Measured July 2026 with each page fetched directly; word counts are estimates from extracted body text.

Where this guide might be biased

We are a web development company. When a reader decides they need an online store with a properly integrated checkout, we benefit, so weigh our enthusiasm for custom builds accordingly. Some counterweights we will state plainly: a shop that never sells online has no reason to talk to us; a bank terminal solves it. A freelancer is fully served by payment links. For tiny stores testing an idea, a hosted platform beats a custom build on cost, and we say the same in our platform comparisons. We also did not independently verify each provider's current promotional pricing. Only the regulated mada caps and the SAMA figures carry primary-source links here, and market ranges are labeled as ranges.

How Ijjad fits in (and when we don't)

Ijjad builds custom websites and custom e-commerce systems for businesses across Saudi Arabia, Jordan, and the GCC: 10+ years of experience, 20+ government and enterprise digital products shipped, including work spanning 10+ Saudi ministries. Payments are where that experience concentrates: checkout architecture, gateway integration through the PAYGATE-5 lens, and ZATCA-ready invoicing wired into custom web development for the Saudi market.

Written by Karam Abdalqader, founder of Ijjad, an Amman-based digital product team (Shmeisani, Amman, Jordan; +962 79 565 0502; Sun–Thu 9 AM–6 PM) that builds conversion-focused websites and custom e-commerce for SMEs and founders across Jordan, Saudi Arabia, and the GCC.

If your next step is picking a gateway, use the free finder. If your next step is a store that converts mada-carrying customers instead of leaking them at checkout, that is the conversation we are built for. Reach the team through the contact page and you will get an answer from an engineer, not a sales script.

FAQ: accepting payments as a Saudi small business

How can a small business accept card payments in Saudi Arabia?
- - - - -
Task description:
Answer these questions from the payments guide:
1. Which payment option does the guide say fully serves a freelancer?
2. How many years of experience does Ijjad claim?
3. In which city is Ijjad's team based?
The items after the payments guide are not needed for this work.
- - - - -
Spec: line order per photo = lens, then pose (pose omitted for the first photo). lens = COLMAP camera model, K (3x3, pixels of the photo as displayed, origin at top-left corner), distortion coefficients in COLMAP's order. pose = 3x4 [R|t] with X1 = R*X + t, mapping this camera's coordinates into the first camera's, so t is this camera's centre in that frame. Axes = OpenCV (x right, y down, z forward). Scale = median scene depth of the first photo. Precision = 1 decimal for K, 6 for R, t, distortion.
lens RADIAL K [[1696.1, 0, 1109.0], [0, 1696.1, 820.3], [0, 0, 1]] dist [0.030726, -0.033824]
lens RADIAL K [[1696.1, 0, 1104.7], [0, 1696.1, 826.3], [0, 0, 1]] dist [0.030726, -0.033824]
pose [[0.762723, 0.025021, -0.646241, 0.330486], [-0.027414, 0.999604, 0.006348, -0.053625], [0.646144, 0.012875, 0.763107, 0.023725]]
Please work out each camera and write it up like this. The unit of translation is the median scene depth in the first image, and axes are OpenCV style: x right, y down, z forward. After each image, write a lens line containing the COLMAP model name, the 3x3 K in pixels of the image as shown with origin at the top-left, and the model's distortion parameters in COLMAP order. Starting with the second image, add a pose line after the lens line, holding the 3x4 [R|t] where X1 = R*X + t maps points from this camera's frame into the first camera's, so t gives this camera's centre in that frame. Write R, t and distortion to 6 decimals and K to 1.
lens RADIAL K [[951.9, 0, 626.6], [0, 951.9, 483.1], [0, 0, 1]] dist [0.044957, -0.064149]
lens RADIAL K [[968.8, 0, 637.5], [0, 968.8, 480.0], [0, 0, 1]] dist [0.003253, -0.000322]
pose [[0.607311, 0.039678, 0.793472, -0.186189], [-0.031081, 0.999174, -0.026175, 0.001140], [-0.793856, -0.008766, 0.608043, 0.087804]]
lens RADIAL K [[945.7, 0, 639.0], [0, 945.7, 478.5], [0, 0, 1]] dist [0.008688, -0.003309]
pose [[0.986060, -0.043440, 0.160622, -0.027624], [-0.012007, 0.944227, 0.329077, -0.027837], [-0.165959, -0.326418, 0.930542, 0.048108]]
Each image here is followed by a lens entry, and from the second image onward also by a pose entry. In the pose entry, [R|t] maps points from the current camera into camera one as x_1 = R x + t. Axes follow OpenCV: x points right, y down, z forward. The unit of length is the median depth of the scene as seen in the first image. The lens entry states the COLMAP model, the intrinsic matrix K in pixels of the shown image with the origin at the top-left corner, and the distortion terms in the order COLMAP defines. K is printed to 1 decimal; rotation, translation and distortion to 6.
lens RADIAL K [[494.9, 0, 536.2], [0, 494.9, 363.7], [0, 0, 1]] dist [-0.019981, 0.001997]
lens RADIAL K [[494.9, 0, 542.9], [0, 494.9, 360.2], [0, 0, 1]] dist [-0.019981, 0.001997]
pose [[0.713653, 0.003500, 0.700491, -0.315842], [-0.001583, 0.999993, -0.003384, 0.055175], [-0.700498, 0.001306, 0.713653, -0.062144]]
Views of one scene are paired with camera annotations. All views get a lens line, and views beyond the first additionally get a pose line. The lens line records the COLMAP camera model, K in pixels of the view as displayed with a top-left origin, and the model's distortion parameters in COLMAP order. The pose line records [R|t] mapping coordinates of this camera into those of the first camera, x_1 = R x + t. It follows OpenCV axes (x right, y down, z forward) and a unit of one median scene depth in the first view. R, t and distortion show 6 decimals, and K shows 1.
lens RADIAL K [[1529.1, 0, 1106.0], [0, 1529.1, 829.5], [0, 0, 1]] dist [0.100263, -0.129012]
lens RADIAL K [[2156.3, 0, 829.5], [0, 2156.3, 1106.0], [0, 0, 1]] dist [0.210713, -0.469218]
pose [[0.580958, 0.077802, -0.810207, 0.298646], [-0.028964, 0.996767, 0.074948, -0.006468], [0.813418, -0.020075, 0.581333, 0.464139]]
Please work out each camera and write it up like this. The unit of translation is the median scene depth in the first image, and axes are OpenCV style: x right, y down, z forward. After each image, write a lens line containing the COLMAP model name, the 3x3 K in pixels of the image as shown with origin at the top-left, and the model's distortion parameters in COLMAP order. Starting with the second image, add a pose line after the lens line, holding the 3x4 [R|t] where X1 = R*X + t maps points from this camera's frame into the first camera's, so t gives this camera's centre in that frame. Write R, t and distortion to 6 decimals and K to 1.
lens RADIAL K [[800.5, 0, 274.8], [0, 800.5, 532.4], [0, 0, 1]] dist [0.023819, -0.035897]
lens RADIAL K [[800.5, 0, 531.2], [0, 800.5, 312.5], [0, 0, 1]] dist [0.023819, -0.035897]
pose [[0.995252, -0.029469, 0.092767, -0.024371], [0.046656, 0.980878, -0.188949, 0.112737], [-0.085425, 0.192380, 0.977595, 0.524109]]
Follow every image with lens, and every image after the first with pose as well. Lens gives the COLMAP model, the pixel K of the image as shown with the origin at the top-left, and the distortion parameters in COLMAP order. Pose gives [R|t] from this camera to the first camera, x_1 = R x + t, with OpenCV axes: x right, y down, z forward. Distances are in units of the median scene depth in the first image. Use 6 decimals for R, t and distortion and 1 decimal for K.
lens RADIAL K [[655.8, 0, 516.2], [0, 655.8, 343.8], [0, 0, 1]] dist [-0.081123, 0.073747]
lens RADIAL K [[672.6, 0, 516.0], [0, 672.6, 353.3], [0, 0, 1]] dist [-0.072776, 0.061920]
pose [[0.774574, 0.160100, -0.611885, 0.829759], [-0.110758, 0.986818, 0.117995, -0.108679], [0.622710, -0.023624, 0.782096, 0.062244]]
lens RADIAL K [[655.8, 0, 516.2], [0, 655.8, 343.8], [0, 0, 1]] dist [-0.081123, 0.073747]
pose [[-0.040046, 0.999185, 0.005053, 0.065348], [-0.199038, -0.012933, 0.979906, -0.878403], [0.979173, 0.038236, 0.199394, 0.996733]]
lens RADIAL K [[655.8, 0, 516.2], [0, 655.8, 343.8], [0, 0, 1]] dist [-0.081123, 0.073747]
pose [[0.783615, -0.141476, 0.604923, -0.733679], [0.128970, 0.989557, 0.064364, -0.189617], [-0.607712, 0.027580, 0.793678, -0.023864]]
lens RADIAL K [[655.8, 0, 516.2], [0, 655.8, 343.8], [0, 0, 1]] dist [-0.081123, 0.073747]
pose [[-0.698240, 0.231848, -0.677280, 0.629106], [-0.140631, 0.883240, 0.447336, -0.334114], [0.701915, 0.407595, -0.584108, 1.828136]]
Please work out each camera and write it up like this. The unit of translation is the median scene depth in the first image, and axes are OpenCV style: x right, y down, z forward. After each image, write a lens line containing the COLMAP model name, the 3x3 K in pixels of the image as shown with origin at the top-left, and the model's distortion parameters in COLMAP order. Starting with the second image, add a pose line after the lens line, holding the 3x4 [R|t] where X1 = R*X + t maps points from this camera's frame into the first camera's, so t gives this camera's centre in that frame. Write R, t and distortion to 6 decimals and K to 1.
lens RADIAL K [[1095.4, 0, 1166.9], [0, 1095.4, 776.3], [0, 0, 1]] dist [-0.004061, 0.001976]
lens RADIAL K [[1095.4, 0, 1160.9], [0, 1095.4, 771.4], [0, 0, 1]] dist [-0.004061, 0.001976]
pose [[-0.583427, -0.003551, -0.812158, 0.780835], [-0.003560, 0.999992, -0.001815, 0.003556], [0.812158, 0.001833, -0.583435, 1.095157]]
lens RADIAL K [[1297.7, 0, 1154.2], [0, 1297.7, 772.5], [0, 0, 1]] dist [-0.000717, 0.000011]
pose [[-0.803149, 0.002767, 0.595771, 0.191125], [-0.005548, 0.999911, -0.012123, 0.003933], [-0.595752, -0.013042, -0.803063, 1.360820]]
- - - - -
Written solution:
1. Payment links.
2. 10+ years.
3. Amman.